Aboard The Pearl, in the hammock that Elizabeth had argued for in the corner of the hold, Will pulled her closer. Despite the warmth of the other sailors in the room and the lack of wind leaking in through the boards, Elizabeth was shivering. His shirt was damp but she pressed her cheek to it, soaking up his warmth, his security, his heartbeat. She didn't even notice he was there.
She was back on the sinking ship, watching as the cannons were readied and The Pearl drew even with the other galley. There was a horrendous crack as the first shot was fired, and it was of little importance as to who had fired it, only that it had been deafening.
She was sloughing skin from muscle, and muscle from bone, and bone from other bones. She barely batted an eyelash as sighs left cracking lips and blood wrote words across her hands.

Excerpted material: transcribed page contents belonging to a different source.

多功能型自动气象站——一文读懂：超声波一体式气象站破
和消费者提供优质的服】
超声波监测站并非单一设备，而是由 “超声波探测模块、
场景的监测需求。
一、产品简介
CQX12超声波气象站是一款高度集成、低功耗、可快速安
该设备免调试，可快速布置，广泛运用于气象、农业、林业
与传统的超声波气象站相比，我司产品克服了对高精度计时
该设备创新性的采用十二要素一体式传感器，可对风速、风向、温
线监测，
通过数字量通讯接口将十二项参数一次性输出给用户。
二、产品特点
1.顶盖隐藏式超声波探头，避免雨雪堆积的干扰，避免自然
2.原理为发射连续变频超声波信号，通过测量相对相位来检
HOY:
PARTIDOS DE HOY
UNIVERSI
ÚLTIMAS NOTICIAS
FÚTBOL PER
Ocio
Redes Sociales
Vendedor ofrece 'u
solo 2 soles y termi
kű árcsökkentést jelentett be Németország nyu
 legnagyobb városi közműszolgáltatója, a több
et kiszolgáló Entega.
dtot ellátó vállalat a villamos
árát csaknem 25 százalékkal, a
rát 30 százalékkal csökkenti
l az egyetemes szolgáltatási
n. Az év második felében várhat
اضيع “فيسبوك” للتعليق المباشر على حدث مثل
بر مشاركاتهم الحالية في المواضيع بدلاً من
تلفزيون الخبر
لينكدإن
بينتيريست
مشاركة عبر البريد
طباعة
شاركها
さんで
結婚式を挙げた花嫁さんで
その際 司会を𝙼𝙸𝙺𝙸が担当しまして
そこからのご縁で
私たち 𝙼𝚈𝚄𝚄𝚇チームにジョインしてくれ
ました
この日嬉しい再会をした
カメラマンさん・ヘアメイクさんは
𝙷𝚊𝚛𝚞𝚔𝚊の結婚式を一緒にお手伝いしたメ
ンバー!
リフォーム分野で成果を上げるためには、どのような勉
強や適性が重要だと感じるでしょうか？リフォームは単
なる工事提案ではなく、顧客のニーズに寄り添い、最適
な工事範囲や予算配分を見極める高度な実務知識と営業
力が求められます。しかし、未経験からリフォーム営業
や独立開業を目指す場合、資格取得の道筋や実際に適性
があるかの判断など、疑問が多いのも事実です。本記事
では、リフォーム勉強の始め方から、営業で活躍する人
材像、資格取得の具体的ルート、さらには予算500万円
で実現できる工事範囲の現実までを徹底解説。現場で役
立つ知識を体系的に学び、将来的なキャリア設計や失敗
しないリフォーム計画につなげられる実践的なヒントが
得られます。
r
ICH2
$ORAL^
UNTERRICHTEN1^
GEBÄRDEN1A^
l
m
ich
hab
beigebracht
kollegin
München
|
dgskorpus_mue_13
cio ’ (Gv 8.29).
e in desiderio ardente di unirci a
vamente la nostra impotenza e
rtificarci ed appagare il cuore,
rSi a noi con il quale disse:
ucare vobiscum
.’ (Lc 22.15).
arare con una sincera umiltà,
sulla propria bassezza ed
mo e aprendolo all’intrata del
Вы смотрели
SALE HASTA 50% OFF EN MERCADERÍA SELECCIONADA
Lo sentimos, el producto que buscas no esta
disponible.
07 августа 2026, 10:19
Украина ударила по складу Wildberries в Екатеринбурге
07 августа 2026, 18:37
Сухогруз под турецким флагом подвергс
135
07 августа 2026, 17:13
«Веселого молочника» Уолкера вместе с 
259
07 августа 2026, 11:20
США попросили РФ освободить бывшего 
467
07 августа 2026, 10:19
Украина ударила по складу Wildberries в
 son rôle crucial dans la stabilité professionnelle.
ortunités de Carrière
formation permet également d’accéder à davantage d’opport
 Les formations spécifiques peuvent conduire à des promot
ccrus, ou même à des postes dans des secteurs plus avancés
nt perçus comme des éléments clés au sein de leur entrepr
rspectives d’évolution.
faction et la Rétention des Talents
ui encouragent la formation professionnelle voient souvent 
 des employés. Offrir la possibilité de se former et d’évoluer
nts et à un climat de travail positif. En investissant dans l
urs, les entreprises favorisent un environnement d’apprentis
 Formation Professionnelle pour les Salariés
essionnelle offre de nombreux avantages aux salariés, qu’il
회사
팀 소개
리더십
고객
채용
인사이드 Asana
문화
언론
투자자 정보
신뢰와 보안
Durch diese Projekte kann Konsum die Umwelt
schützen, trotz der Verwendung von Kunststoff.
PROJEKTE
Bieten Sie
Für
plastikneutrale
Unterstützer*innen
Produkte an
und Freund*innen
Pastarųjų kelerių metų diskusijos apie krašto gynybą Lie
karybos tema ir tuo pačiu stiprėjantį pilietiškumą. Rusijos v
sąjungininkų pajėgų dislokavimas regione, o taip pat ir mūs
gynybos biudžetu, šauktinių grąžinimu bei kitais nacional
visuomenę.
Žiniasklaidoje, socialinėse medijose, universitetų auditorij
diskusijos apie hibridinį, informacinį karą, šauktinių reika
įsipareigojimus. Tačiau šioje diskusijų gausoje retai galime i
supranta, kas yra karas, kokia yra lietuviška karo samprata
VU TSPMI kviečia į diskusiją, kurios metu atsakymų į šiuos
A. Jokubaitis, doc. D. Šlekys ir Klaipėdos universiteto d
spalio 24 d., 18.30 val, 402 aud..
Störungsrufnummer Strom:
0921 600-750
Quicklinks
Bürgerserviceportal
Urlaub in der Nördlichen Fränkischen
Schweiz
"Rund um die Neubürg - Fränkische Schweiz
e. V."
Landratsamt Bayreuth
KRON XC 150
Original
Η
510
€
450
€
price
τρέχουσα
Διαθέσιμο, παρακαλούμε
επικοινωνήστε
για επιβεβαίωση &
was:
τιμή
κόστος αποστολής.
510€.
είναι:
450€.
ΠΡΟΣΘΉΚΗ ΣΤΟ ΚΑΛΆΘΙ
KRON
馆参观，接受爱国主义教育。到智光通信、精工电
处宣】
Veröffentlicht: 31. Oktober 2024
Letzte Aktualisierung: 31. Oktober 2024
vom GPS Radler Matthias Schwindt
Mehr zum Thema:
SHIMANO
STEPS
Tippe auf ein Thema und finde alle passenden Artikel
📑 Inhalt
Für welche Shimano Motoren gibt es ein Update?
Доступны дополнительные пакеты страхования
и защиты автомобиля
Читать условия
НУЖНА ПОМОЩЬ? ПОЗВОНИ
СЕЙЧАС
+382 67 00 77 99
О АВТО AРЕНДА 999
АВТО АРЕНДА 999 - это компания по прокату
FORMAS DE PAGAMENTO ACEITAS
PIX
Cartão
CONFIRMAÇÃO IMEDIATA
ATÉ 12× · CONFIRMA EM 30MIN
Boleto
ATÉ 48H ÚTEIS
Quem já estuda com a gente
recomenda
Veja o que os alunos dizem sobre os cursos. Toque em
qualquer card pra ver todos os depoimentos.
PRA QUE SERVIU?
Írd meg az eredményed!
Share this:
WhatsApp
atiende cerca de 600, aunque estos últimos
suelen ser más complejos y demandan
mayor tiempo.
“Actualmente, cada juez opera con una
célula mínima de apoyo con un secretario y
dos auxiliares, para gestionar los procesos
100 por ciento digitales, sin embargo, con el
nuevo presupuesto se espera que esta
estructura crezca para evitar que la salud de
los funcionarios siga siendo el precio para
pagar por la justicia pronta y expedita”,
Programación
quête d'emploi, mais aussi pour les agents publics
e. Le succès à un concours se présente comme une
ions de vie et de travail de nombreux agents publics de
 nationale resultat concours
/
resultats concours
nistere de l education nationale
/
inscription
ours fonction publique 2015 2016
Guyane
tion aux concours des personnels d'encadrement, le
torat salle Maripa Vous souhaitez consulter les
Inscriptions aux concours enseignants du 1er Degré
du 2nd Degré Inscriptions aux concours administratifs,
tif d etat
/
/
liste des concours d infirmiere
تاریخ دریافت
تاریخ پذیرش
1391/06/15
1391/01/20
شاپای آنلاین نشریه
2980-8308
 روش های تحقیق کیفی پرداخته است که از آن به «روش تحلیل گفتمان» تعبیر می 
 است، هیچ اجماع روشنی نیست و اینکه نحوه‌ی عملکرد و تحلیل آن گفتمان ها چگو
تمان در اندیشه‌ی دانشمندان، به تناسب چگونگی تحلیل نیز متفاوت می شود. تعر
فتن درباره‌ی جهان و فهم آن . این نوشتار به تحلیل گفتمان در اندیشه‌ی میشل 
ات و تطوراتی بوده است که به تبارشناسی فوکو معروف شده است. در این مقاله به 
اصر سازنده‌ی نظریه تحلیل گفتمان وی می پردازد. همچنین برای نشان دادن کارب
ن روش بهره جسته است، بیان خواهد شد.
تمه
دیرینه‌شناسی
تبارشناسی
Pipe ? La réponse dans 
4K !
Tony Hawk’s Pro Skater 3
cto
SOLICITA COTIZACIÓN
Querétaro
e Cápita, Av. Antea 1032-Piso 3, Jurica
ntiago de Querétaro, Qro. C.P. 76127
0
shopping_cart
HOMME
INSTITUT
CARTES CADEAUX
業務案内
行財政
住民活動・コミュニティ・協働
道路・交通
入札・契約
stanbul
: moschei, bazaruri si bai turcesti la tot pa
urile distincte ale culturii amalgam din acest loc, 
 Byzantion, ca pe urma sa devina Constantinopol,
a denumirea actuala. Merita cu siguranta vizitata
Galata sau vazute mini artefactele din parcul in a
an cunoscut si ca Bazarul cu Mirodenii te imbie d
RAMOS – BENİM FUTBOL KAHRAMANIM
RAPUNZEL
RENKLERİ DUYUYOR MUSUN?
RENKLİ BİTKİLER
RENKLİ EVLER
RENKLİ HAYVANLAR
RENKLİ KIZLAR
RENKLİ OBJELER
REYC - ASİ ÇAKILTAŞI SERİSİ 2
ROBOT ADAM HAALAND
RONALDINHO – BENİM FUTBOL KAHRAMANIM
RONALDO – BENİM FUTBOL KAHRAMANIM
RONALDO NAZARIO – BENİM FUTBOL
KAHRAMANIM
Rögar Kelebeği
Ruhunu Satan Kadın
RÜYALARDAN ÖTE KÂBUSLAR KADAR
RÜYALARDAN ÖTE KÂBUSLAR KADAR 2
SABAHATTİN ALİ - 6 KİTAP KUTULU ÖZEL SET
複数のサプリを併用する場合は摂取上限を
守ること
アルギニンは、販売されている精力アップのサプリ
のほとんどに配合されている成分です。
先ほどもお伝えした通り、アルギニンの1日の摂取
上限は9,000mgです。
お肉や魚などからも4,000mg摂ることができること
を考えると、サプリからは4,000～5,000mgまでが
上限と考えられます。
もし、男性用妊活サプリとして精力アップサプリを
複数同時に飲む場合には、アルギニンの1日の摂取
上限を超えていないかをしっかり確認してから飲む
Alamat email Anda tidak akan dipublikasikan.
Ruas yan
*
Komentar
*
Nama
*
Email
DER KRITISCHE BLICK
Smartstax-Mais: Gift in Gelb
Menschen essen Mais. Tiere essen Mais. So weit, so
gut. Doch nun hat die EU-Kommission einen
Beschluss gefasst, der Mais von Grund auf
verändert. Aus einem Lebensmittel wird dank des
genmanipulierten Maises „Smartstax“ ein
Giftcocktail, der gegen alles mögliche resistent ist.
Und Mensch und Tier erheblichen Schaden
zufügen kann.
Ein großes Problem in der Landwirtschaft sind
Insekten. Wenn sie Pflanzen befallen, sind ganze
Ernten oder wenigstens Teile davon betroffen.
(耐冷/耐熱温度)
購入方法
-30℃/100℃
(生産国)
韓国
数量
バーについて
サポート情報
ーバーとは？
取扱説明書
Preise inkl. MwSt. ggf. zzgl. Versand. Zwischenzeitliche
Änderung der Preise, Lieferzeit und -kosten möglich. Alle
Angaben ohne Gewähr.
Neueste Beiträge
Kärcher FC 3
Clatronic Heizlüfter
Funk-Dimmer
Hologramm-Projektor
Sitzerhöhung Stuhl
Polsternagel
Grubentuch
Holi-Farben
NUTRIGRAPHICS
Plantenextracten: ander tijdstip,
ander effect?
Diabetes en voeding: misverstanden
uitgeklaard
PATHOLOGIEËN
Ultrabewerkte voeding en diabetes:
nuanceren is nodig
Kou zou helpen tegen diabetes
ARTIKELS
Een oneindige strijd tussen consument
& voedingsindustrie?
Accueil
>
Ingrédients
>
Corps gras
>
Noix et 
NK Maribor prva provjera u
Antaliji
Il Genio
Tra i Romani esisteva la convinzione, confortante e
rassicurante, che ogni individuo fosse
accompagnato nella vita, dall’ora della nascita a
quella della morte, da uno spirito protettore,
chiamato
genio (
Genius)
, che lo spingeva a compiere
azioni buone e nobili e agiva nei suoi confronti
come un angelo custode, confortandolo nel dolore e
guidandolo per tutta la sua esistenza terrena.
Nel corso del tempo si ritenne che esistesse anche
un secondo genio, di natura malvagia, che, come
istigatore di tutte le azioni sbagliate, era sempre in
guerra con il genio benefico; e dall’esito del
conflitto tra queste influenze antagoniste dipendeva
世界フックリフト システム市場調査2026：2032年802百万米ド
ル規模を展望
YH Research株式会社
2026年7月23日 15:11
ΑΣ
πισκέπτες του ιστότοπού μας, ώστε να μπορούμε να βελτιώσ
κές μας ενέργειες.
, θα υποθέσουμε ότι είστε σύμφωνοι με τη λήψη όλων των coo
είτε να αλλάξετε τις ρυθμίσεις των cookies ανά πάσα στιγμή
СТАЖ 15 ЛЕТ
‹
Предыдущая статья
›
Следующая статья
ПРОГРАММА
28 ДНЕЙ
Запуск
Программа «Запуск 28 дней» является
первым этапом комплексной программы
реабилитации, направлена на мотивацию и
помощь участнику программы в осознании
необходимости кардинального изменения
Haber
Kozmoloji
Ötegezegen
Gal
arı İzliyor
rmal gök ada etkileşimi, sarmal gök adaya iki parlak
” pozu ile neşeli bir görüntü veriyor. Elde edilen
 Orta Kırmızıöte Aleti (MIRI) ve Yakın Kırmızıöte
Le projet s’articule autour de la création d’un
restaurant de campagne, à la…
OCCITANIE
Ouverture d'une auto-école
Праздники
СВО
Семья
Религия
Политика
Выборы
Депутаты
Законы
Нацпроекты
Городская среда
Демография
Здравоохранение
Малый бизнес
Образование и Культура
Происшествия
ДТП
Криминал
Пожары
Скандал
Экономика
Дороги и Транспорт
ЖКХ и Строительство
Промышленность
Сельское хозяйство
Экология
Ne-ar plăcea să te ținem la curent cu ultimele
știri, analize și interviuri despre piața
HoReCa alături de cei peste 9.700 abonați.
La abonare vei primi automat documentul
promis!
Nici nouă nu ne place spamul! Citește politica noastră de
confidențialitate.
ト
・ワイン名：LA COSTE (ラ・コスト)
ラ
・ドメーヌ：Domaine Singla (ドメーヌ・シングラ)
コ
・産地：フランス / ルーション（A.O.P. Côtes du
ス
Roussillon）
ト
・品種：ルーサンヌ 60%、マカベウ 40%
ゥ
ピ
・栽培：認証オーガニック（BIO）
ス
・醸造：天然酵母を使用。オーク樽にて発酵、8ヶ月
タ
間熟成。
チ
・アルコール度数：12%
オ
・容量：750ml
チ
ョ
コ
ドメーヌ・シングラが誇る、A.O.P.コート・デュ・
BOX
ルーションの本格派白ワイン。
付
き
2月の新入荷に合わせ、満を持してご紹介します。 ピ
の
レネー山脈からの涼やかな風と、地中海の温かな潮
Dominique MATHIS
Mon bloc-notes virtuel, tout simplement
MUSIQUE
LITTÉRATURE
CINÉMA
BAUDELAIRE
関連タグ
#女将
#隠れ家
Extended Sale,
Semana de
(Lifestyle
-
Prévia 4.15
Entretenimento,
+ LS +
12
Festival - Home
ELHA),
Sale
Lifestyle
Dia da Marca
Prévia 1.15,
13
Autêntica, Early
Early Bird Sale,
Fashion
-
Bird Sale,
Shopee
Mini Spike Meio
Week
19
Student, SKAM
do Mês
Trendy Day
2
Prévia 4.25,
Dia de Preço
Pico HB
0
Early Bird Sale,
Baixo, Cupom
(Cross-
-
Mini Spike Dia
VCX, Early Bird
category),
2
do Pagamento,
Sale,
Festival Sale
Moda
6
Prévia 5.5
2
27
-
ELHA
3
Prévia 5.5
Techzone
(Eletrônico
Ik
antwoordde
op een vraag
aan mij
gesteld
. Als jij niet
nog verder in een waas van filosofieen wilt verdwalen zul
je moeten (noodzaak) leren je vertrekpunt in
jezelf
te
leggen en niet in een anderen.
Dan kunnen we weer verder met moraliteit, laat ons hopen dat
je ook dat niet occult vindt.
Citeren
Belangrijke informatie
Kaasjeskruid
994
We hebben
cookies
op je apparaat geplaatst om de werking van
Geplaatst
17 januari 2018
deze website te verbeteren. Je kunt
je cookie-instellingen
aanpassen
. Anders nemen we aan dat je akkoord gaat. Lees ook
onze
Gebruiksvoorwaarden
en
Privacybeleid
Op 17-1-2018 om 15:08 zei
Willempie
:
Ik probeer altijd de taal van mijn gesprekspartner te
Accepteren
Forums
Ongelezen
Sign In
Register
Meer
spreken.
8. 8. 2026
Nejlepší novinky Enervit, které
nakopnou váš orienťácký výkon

It was a particular step of her left foot that brought her face to face with a much younger man- or boy, she considered him after a moment. His sword was before him and nearly at her throat but upon seeing her he stopped. His blade had grazed her skin and she noted absent-mindedly how close she had come to running herself through on his sword. She too paused, staring with equal surprise into the child's eyes as he stared into hers. His eyes dropped with confusion to her full lips, the feminine but hard angle of her jaw, and his grimace relaxed into an almost smile.
He reminded her so much of the boy she had found in the water when she was twelve, sea-soaked and panting, his hair grown long around his face. And that smile...
Out of the corner of her eye, she saw someone rushing towards her with pistol and sword drawn.
"You look like my mo—" he began in wonderment.
His hesitation was all she needed, and as she turned to defend herself from the next attacker she couldn't ignore the dull thud of the body hitting wood behind her.
Will pulled her closer. He would pretend that he hadn't been watching out for her throughout the entire battle and that he hadn't seen the boy's lips move silently before her sword was stealing the last word from his tongue. Had Will himself not hesitated to watch, he might have taken the boy's entire sentence and left her with fewer flecks of blood behind her closed eyelids. Instead they fluttered and opened, and closed again.
The ship rocked quietly, the crew snored. It mattered not a thing to them, the lives they had taken that day.